Activity ::
Lay out the lines of text from all of the records below as one numbered list, skipping any blank lines. Leave the pictures out of your answer.

[Saved items]
--------------------------------------------------
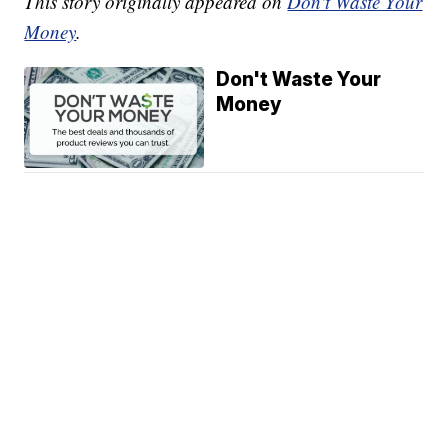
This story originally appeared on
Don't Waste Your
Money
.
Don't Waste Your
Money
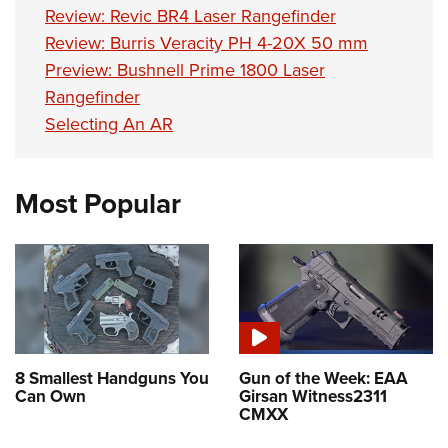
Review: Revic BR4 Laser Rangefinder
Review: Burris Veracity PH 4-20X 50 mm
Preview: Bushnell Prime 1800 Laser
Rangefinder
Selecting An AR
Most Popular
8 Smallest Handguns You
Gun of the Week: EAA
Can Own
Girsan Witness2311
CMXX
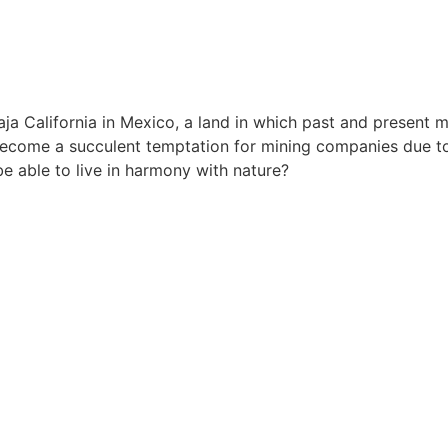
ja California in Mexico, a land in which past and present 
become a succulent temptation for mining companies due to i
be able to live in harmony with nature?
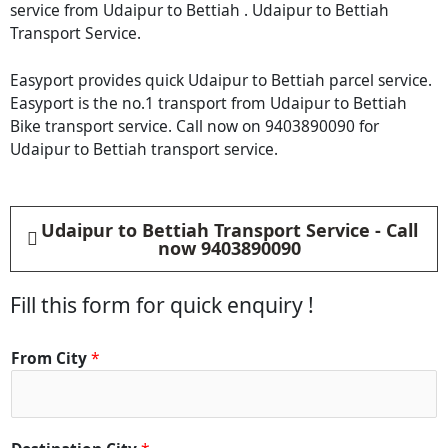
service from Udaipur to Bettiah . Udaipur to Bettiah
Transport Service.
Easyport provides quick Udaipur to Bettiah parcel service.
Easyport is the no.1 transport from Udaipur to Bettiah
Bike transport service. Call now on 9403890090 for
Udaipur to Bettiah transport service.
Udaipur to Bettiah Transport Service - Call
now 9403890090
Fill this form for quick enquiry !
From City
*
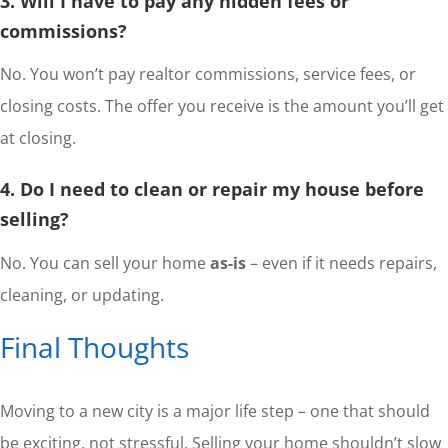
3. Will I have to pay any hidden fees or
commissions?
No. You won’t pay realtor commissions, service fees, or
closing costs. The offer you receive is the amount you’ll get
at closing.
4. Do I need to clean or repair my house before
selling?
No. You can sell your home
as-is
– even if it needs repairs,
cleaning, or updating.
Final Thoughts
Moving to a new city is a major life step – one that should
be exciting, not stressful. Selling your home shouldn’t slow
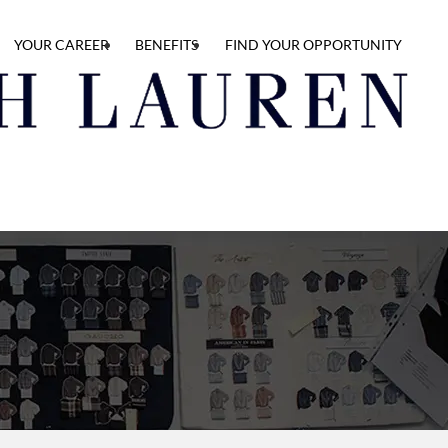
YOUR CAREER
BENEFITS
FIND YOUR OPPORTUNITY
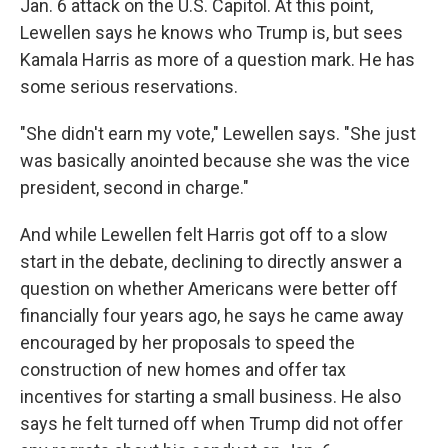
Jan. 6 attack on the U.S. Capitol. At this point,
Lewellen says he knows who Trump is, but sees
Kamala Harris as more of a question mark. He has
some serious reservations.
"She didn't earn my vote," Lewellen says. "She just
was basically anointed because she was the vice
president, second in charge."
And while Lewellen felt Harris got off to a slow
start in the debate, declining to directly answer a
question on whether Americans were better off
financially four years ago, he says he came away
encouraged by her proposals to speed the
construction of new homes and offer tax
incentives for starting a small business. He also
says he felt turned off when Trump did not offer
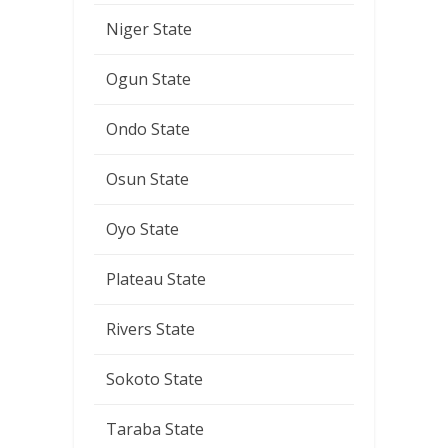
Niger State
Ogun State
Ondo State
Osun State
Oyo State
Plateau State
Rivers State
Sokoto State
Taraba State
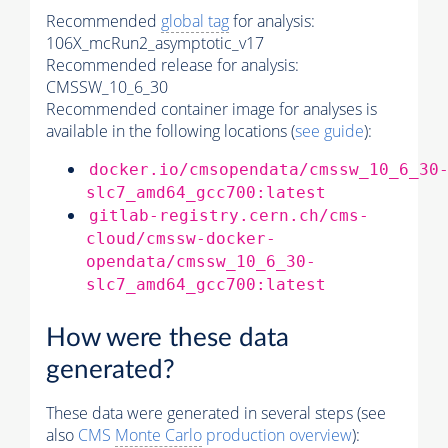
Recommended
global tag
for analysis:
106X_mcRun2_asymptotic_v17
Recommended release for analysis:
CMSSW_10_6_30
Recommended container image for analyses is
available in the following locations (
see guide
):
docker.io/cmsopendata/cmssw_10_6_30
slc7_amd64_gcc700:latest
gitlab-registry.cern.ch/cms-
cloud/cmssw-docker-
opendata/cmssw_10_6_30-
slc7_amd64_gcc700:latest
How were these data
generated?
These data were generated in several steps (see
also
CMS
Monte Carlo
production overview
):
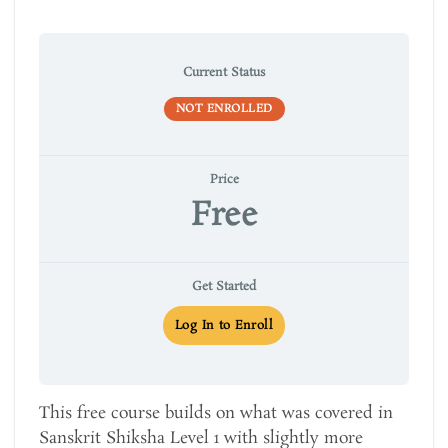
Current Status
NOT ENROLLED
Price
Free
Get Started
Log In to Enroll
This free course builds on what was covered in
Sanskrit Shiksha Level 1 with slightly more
--------------------------------------------------
Task solution ::
1. This story originally appeared on
2. Don't Waste Your
3. Money
4. .
5. Don't Waste Your
6. Money
7. Review: Revic BR4 Laser Rangefinder
8. Review: Burris Veracity PH 4-20X 50 mm
9. Preview: Bushnell Prime 1800 Laser
10. Rangefinder
11. Selecting An AR
12. Most Popular
13. 8 Smallest Handguns You
14. Gun of the Week: EAA
15. Can Own
16. Girsan Witness2311
17. CMXX
18. ja California in Mexico, a land in which past and present 
19. become a succulent temptation for mining companies due to i
20. be able to live in harmony with nature?
21. service from Udaipur to Bettiah . Udaipur to Bettiah
22. Transport Service.
23. Easyport provides quick Udaipur to Bettiah parcel service.
24. Easyport is the no.1 transport from Udaipur to Bettiah
25. Bike transport service. Call now on 9403890090 for
26. Udaipur to Bettiah transport service.
27. Udaipur to Bettiah Transport Service - Call
28. now 9403890090
29. Fill this form for quick enquiry !
30. From City
31. *
32. 3. Will I have to pay any hidden fees or
33. commissions?
34. No. You won’t pay realtor commissions, service fees, or
35. closing costs. The offer you receive is the amount you’ll get
36. at closing.
37. 4. Do I need to clean or repair my house before
38. selling?
39. No. You can sell your home
40. as-is
41. – even if it needs repairs,
42. cleaning, or updating.
43. Final Thoughts
44. Moving to a new city is a major life step – one that should
45. be exciting, not stressful. Selling your home shouldn’t slow
46. YOUR CAREER
47. BENEFITS
48. FIND YOUR OPPORTUNITY
49. Jan. 6 attack on the U.S. Capitol. At this point,
50. Lewellen says he knows who Trump is, but sees
51. Kamala Harris as more of a question mark. He has
52. some serious reservations.
53. "She didn't earn my vote," Lewellen says. "She just
54. was basically anointed because she was the vice
55. president, second in charge."
56. And while Lewellen felt Harris got off to a slow
57. start in the debate, declining to directly answer a
58. question on whether Americans were better off
59. financially four years ago, he says he came away
60. encouraged by her proposals to speed the
61. construction of new homes and offer tax
62. incentives for starting a small business. He also
63. says he felt turned off when Trump did not offer
64. Niger State
65. Ogun State
66. Ondo State
67. Osun State
68. Oyo State
69. Plateau State
70. Rivers State
71. Sokoto State
72. Taraba State
73. Recommended
74. global tag
75. for analysis:
76. 106X_mcRun2_asymptotic_v17
77. Recommended release for analysis:
78. CMSSW_10_6_30
79. Recommended container image for analyses is
80. available in the following locations (
81. see guide
82. ):
83. docker.io/cmsopendata/cmssw_10_6_30
84. slc7_amd64_gcc700:latest
85. gitlab-registry.cern.ch/cms-
86. cloud/cmssw-docker-
87. opendata/cmssw_10_6_30-
88. slc7_amd64_gcc700:latest
89. How were these data
90. generated?
91. These data were generated in several steps (see
92. also
93. CMS
94. Monte Carlo
95. production overview
96. ):
97. Current Status
98. NOT ENROLLED
99. Price
100. Free
101. Get Started
102. Log In to Enroll
103. This free course builds on what was covered in
104. Sanskrit Shiksha Level 1 with slightly more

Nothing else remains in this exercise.